- [Dataset entries]
*** Begin section ***
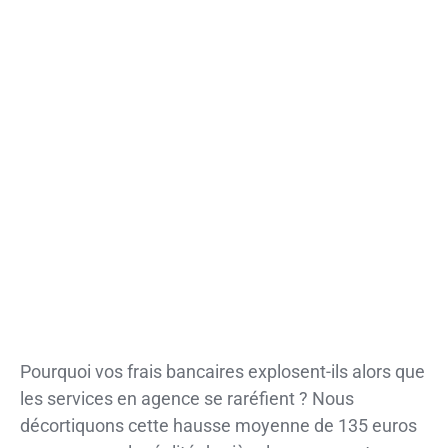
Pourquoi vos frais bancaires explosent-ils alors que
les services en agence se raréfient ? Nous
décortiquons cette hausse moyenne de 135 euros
*** End section ***
*** Begin section ***
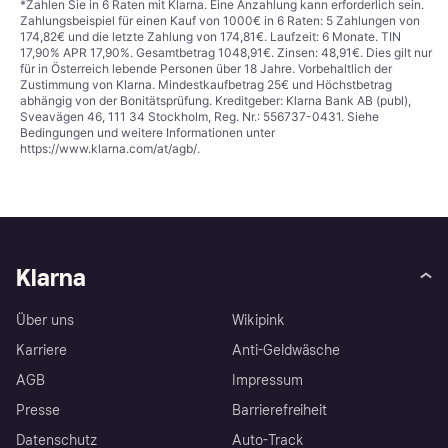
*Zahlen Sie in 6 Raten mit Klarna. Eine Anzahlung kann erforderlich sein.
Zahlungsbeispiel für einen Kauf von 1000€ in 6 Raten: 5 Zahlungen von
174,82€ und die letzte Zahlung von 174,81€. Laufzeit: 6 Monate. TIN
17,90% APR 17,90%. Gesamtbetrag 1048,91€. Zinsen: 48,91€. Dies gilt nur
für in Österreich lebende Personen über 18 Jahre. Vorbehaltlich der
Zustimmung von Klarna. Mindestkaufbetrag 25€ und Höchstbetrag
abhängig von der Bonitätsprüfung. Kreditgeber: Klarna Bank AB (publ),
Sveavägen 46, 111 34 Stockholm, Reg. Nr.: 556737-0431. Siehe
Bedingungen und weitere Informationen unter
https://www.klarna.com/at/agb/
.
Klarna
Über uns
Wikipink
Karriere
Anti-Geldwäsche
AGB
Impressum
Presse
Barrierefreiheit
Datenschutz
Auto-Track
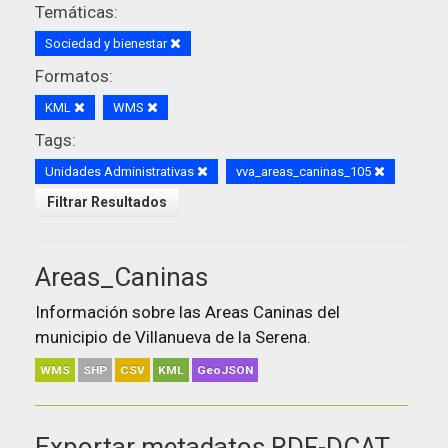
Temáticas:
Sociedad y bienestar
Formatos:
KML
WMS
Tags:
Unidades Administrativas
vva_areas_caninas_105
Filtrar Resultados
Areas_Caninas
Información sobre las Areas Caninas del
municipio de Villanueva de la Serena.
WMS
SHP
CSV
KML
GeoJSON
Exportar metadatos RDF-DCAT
*** End section ***
- [What you should do]
Counting only lines that hold the string "Raten", give the number of such lines in the records. Write nothing else.

- [Answer area]
2